**Article**
┄┄┄┄┄┄┄┄┄┄

Sukthankar's unexpected death on January 21, 1943 destroyed one of
the major premises upon which my work was to be based, namely the
availability of his profound experience and brilliant guidance. In the
event, the other two assumptions which he had made also turned out to
be unjustified. Instead of being a good way of learning classical Sanskrit,
it is actually necessary to forget Paninian rules in order to edit Bhartrhari
properly. Finally, the chronic ill health and financial ruin which I
had to face for three long years force the rueful admission that a critical
edition of this particular text cannot be recommended as a pastime for
the indigent amateur, especially in a period of war shortages and inflation.
The editorial work was not actually taken in hand till July 1943.

┄┄┄┄┄┄┄┄┄┄

Collected data entries:

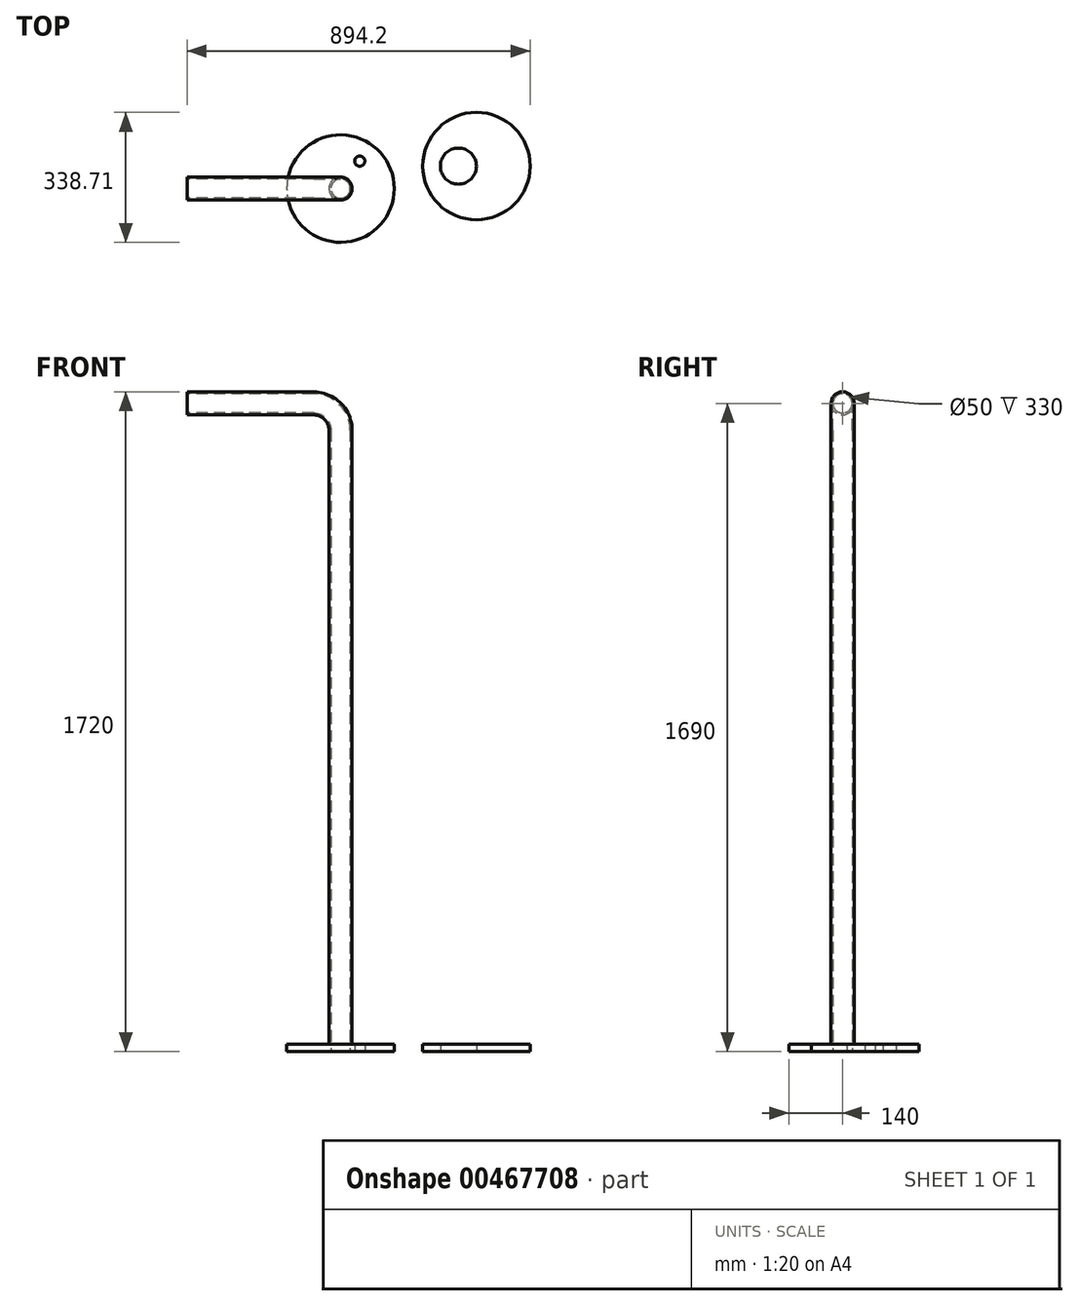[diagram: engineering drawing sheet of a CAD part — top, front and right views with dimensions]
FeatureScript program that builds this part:
annotation { "Feature Type Name" : "Feature", "Feature Type Description" : "" }
export const myFeature = defineFeature(function(context is Context, id is Id, definition is map)
    precondition{}
    {
        {
            var Q0;
            Q0=qCreatedBy(makeId("Top.planeOp"),FACE);
            var sketch = newSketch(context, id + "F0", { "sketchPlane" : qUnion([Q0])});
            skCircle(sketch, "E0", {"center": v(0, 0) * mm, "radius": 140 * mm});
            skCircle(sketch, "E1", {"center": v(0, 0) * mm, "radius": 30 * mm});
            skCircle(sketch, "E2", {"center": v(0, 0) * mm, "radius": 25 * mm});
            skCircle(sketch, "E3", {"center": v(49.99, 71.72) * mm, "radius": 13.34 * mm});
            skCircle(sketch, "E4", {"center": v(354.2, 58.7) * mm, "radius": 140 * mm});
            skCircle(sketch, "E5", {"center": v(307.24, 58.7) * mm, "radius": 47 * mm});
            skSolve(sketch);
        }
        {
            var Q0;
            Q0=makeQuery(id+"F0.imprint","IMPRINT",FACE,{"disambiguationData":[TD([[makeQuery(id+"F0.imprint","IMPRINT",EDGE,{"derivedFrom":sQuery(id+"F0.wireOp",EDGE,"E0")}),1.0]])]});
            extrude(context, id + "F1", {"entities" : qUnion([Q0]), "depth" : 20 * mm, "offsetDistance" : 25 * mm});
        }
        {
            var Q0;
            Q0=makeQuery(id+"F0.imprint","IMPRINT",FACE,{"disambiguationData":[TD([[makeQuery(id+"F0.imprint","IMPRINT",EDGE,{"derivedFrom":sQuery(id+"F0.wireOp",EDGE,"E1")}),1.0]])]});
            extrude(context, id + "F2", {"entities" : qUnion([Q0]), "operationType" : NewBodyOperationType.ADD, "depth" : 1620 * mm, "offsetDistance" : 25 * mm});
        }
        {
            var Q0;
            Q0=makeQuery(id+"F2.opExtrude","CAP_FACE",FACE,{"disambiguationData":[OSD([sQuery(id+"F0.wireOp",EDGE,"E1"),sQuery(id+"F0.wireOp",EDGE,"E2")])],"isStart":false});
            cPlane(context, id + "F3", {"entities" : qUnion([Q0]), "cplaneType" : CPlaneType.OFFSET, "offset" : 0 * mm, "width" : 150 * mm, "height" : 150 * mm});
        }
        {
            var Q0;
            Q0=qCreatedBy(id+"F3.planeOp",FACE);
            var sketch = newSketch(context, id + "F4", { "sketchPlane" : qUnion([Q0])});
            skCircle(sketch, "E6.0", {"center": v(0, 0) * mm, "radius": 25 * mm, "construction": true});
            skLineSegment(sketch, "E7", {"start": v(0, 25) * mm, "end": v(0, -25) * mm, "construction": true});
            skLineSegment(sketch, "E8", {"start": v(25, 0) * mm, "end": v(-25, 0) * mm, "construction": true});
            skSolve(sketch);
        }
        {
            var Q0;
            Q0=sQuery(id+"F4.wireOp",EDGE,"E8");
            cPlane(context, id + "F5", {"entities" : qUnion([Q0]), "cplaneType" : CPlaneType.LINE_ANGLE, "offset" : 25 * mm, "angle" : 0 * degree, "width" : 150 * mm, "height" : 150 * mm});
        }
        {
            var Q0;
            Q0=qCreatedBy(id+"F5.planeOp",FACE);
            var sketch = newSketch(context, id + "F6", { "sketchPlane" : qUnion([Q0])});
            skPoint(sketch, "E9.0", {"position": v(0, 1620) * mm});
            skLineSegment(sketch, "E10", {"start": v(0, 1620) * mm, "end": v(0, 1620) * mm});
            skLineSegment(sketch, "E11", {"start": v(-70, 1690) * mm, "end": v(-400, 1690) * mm});
            skPoint(sketch, "E12.visualSharp", {"position": v(0, 1690) * mm});
            skArc(sketch, "E12.filletArc", {"start": v(0, 1620) * mm, "mid": v(-20.5, 1669.5) * mm, "end": v(-70, 1690) * mm});
            skSolve(sketch);
        }
        {
            var Q0;
            Q0=makeQuery(id+"F2.opExtrude","CAP_FACE",FACE,{"disambiguationData":[OSD([sQuery(id+"F0.wireOp",EDGE,"E1"),sQuery(id+"F0.wireOp",EDGE,"E2")])],"isStart":false});
            var Q1;
            Q1=sQuery(id+"F6.wireOp",EDGE,"E12.filletArc");
            var Q2;
            Q2=sQuery(id+"F6.wireOp",EDGE,"E11");
            sweep(context, id + "F7", {"operationType" : NewBodyOperationType.ADD, "profiles" : qUnion([Q0]), "path" : qUnion([Q1, Q2])});
        }
        {
            var Q0;
            Q0=makeQuery(id+"F0.imprint","IMPRINT",FACE,{"disambiguationData":[TD([[makeQuery(id+"F0.imprint","IMPRINT",EDGE,{"derivedFrom":sQuery(id+"F0.wireOp",EDGE,"E4")}),1.0]])]});
            extrude(context, id + "F8", {"entities" : qUnion([Q0]), "depth" : 20 * mm, "offsetDistance" : 25 * mm});
        }
    });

┄┄┄┄┄┄┄┄┄┄

**Things to do**
1/ Will you repeat, word for word, the part of the CAD file rows that opens at the very start of the rows and closes with the line containing "v(354.2, 58.7) *", both ends included, leaving the pictures out of your answer?
2/ Could you carry the account of preparing the Bhartrhari edition further from its last sentence?

**Answer list**
1/
[diagram: engineering drawing sheet of a CAD part — top, front and right views with dimensions]
FeatureScript program that builds this part:
annotation { "Feature Type Name" : "Feature", "Feature Type Description" : "" }
export const myFeature = defineFeature(function(context is Context, id is Id, definition is map)
    precondition{}
    {
        {
            var Q0;
            Q0=qCreatedBy(makeId("Top.planeOp"),FACE);
            var sketch = newSketch(context, id + "F0", { "sketchPlane" : qUnion([Q0])});
            skCircle(sketch, "E0", {"center": v(0, 0) * mm, "radius": 140 * mm});
            skCircle(sketch, "E1", {"center": v(0, 0) * mm, "radius": 30 * mm});
            skCircle(sketch, "E2", {"center": v(0, 0) * mm, "radius": 25 * mm});
            skCircle(sketch, "E3", {"center": v(49.99, 71.72) * mm, "radius": 13.34 * mm});
            skCircle(sketch, "E4", {"center": v(354.2, 58.7) * mm, "radius": 140 * mm});

2/
Sukthankar often called his Mahabharata text "fluid" without
defining the adjective more closely: if that be admitted, then mine can
only be qualified as nebulous, so great is the difficulty of pinning down the
Bhartrhari tradition from the enormously variable MS evidence. After
being trained to the rigid logical discipline of a science that specializes
in exactitude of statement and numerical accuracy, I find it peculiarly
vexing that a precise answer cannot be given even to the simplest of
questions about our present text. For example, how many MSS have
I studied? My count is 377, whether in original, photostat, microfilm,
direct copy, or in some cases a pratīka index. But some were mere
fragments, down to a single folio - nevertheless of great importance as for
example ISM Gore 144. Some, like BU 41/4 and Mysore 223, contain many
Bhartrhari stanzas, but are certainly not Bhartyhari MSS, being mislabelled
collections. Occasionally, as in my W2 or VSP, three separately tied and
numbered pieces are clearly by the same hand and portions of one MS,
whereas BORI 331 shows two entirely different MSS belonging to different
versions and scribes catalogued as one. Thus, my total of 377 gives an
exaggerated notion of precision. Similarly for the total number of stanzas,
where we have all possible degrees of variation from the trifling seribo's
error to a complete paraphrase, so that stanzas like bhoge rogabhayam rob
an exact count of meaning.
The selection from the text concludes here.